▸ Provided data
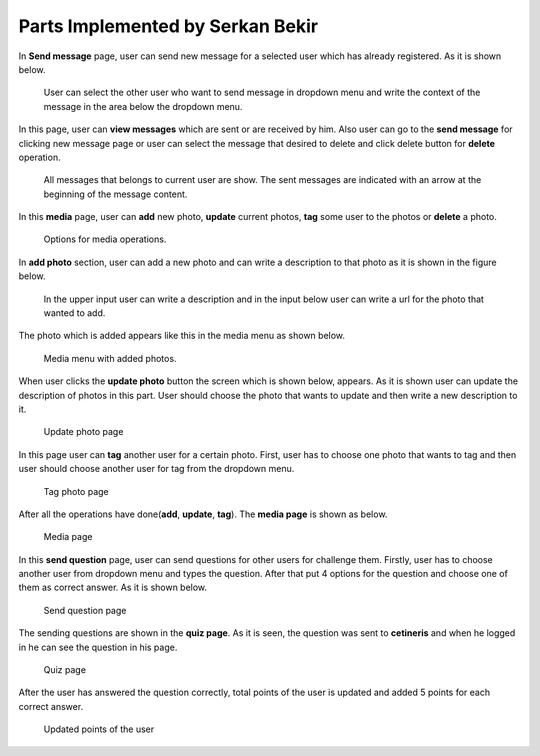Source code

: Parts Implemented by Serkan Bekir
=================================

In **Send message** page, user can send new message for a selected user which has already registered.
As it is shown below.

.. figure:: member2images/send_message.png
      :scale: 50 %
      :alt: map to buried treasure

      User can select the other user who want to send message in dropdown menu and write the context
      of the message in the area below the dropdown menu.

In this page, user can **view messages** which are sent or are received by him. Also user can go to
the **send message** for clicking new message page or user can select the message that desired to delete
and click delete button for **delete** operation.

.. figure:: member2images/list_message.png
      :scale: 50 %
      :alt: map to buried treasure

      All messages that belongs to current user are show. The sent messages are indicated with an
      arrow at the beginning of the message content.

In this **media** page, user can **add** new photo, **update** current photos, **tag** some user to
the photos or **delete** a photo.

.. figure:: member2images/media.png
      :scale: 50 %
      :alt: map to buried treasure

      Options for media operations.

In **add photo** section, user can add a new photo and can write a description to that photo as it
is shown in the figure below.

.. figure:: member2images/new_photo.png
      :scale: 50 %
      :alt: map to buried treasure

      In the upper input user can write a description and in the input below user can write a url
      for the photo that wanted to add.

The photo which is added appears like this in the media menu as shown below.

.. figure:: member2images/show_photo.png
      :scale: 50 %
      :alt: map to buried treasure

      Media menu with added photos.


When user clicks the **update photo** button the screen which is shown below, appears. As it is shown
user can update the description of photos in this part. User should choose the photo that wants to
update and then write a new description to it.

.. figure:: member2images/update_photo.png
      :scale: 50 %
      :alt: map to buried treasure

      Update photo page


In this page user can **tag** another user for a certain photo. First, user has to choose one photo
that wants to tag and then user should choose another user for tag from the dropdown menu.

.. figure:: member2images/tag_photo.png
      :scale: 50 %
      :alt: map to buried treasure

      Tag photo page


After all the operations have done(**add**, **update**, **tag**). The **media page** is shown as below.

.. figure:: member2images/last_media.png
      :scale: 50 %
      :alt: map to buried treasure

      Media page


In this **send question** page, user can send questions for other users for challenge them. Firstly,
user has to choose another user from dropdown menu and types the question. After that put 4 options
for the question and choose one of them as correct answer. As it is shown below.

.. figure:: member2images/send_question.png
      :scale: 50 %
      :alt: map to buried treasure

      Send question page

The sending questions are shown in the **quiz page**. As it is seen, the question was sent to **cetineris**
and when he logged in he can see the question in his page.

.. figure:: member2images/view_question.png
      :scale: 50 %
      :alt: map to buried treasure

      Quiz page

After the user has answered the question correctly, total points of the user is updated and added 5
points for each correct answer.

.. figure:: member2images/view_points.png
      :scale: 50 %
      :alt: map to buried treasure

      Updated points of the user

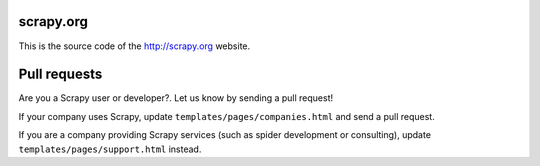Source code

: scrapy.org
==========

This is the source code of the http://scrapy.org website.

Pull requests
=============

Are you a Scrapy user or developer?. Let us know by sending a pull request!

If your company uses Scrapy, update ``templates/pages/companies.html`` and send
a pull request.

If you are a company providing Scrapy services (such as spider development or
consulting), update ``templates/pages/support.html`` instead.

--

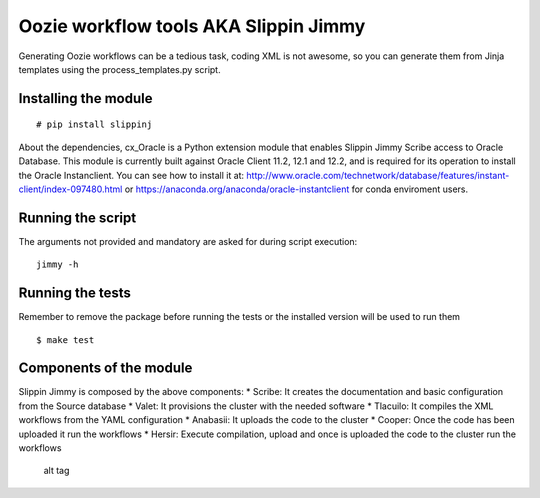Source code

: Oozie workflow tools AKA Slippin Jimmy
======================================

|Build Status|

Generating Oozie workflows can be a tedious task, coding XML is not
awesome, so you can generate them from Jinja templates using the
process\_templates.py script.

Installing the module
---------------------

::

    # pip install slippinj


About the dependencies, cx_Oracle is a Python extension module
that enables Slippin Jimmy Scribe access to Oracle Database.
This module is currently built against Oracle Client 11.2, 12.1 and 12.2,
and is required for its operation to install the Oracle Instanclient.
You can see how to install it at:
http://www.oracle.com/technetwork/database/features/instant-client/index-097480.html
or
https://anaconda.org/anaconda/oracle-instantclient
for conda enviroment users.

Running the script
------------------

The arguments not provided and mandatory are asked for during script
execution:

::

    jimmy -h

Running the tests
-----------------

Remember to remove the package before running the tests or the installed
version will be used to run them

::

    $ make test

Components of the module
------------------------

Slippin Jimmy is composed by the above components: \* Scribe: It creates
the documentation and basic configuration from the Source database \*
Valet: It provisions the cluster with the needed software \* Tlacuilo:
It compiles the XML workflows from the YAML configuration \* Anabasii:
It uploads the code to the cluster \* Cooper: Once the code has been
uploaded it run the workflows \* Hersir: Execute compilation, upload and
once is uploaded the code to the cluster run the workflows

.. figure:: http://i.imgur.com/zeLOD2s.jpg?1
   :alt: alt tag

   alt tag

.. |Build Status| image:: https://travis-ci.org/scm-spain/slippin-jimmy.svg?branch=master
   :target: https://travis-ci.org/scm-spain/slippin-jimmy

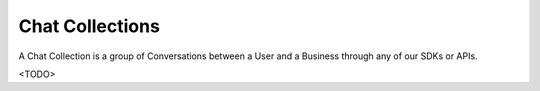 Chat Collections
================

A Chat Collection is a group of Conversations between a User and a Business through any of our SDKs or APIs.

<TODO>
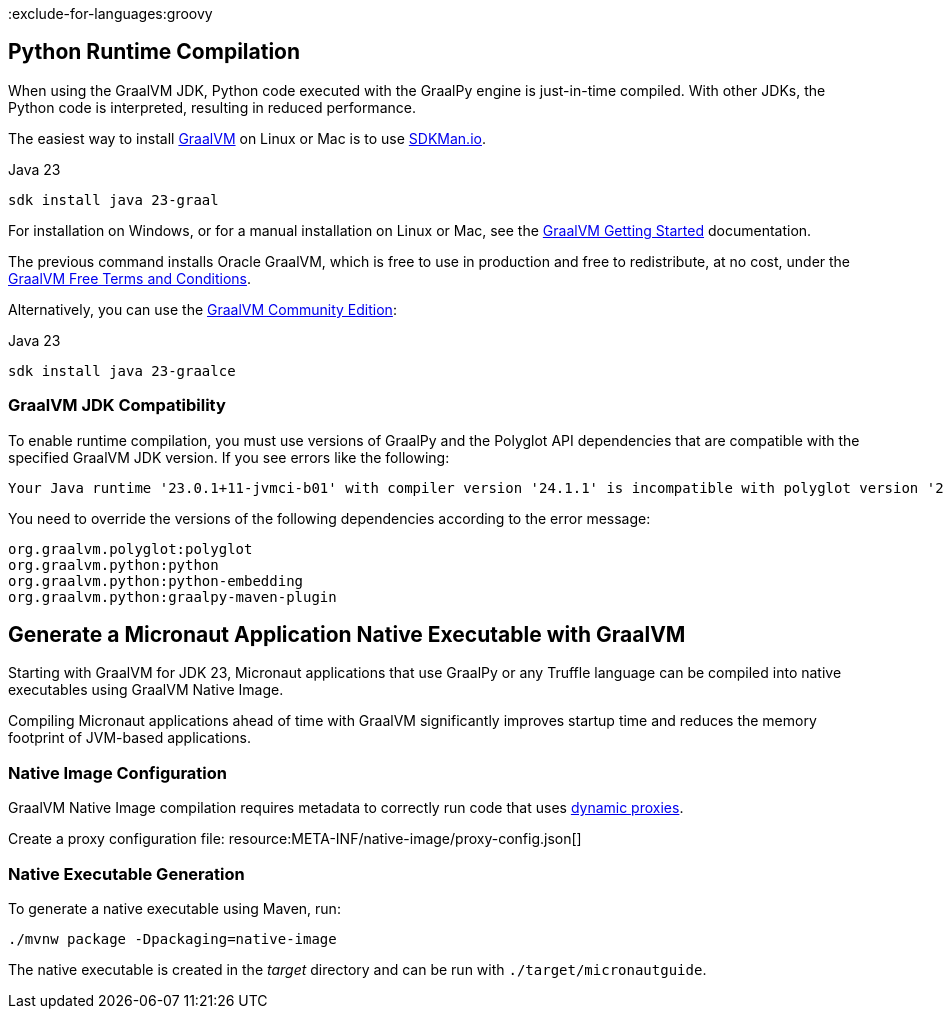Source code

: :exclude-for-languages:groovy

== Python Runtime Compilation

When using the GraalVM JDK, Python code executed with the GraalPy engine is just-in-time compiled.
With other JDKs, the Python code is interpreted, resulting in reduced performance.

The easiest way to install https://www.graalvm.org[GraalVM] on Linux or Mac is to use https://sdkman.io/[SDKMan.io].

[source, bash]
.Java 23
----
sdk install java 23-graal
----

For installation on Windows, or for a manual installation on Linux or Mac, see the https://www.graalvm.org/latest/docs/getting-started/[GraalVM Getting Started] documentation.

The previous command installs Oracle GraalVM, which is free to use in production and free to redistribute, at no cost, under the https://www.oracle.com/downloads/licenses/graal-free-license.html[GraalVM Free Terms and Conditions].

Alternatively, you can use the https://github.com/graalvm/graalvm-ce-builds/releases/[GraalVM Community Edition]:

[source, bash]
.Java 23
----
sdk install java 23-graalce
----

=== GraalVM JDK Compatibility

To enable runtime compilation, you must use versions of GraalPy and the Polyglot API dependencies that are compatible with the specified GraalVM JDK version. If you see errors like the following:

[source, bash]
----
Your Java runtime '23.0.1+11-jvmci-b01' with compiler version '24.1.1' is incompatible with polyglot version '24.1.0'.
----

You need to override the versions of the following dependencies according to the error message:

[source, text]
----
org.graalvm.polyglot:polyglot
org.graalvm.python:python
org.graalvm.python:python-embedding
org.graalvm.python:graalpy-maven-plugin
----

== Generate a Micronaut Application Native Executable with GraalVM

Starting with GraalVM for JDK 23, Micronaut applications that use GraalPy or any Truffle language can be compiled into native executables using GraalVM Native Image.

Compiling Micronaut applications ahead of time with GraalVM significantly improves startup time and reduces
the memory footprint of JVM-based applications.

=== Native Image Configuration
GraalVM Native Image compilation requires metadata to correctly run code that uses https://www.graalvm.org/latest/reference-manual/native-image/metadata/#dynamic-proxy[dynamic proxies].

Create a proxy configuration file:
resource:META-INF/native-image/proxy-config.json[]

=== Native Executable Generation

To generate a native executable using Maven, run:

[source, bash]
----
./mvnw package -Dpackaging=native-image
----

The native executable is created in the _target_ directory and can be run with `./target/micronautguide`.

▸ Required work
Report only the number of lines that hold the string "button" in this listing.

▸ Exercise result
2